Presidente da Federação, Pedro Moura, acredita numa boa prestação lusa nos Jogos Olímpicos

• Foto: Peter Spark / Movephoto

O ténis de mesa português tem vivido anos de grande evolução e, tendo isso em conta, os atletas nacionais que irão representar a modalidade nos Jogos Olímpicos de Tóquio acreditam numa boa prestação. Desde logo, o presidente da Federação Portuguesa de Ténis de Mesa (FPTM), Pedro Moura, deixa claro que os atletas chegam a Tóquio com o objetivo de pensar "passo a passo", ainda que tenham em mente chegar a uma fase adiantada da competição. O líder federativo espera bons resultados, isto depois de um ano cheio de dificuldades devido à pandemia.

"Temos vindo a realizar um trabalho duro ao longo dos últimos cinco anos. Mas este ano foi muito complicado. A verdade é que fomos das primeiras federações a reabrir o nosso centro de treinos. Em matéria de trabalho e preparação diária, tivemos de fazer as adaptações necessárias para que os atletas continuassem a preparar-se o melhor possível para os Jogos Olímpicos. Nesta altura sentimos que estamos preparados para os Jogos. As expetativas são as melhores possíveis. A equipa vai aparecer bem em Tóquio, os atletas têm de aguardar pelo sorteio e, se a sorte não for madrasta, é ir para a mesa e jogar", confessou a Record.

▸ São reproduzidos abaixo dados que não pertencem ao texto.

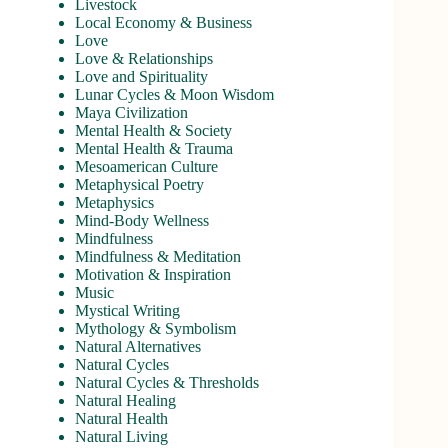
Livestock
Local Economy & Business
Love
Love & Relationships
Love and Spirituality
Lunar Cycles & Moon Wisdom
Maya Civilization
Mental Health & Society
Mental Health & Trauma
Mesoamerican Culture
Metaphysical Poetry
Metaphysics
Mind-Body Wellness
Mindfulness
Mindfulness & Meditation
Motivation & Inspiration
Music
Mystical Writing
Mythology & Symbolism
Natural Alternatives
Natural Cycles
Natural Cycles & Thresholds
Natural Healing
Natural Health
Natural Living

Certo é que Pedro Moura defende que a comitiva portuguesa pode surpreender. "Tanto no masculino como no feminino, temos atletas competentes e é possível chegar a lugares cimeiros. Temos adversários difíceis. Gostaríamos de evitar China e Japão nas primeiras rondas. Se isso acontecer, temos a expetativa de conseguir resultados com mérito em Tóquio", conclui.

Modalidade sem grandes quebras

Muitas foram as modalidades que sofreram um impacto negativo devido à pandemia da Covid-19. No entanto, o ténis de mesa conseguiu escapar a um cenário tão negativo, já que se trata de uma modalidade de risco baixo. "O impacto não foi muito grande. Tivemos uma perda de cerca de 10/15% dos atletas no que diz respeito à temporada 2020/21. A análise mais concreta será feita no final de toda a época, mas foi uma quebra nessa ordem dos 10/15%. Sabemos que houve outras modalidades que viveram cenários mais dramáticos...", explica Pedro Moura, assumindo que os atletas que vivem nas regiões autónomas até foram quem sofreu mais: "Temos uma grande implementação nas regiões autónomas e existiram restrições nessas zonas. Os atletas foram impedidos de competir. Foram cerca de 4 meses difíceis, mas o quadro competitivo foi retomado."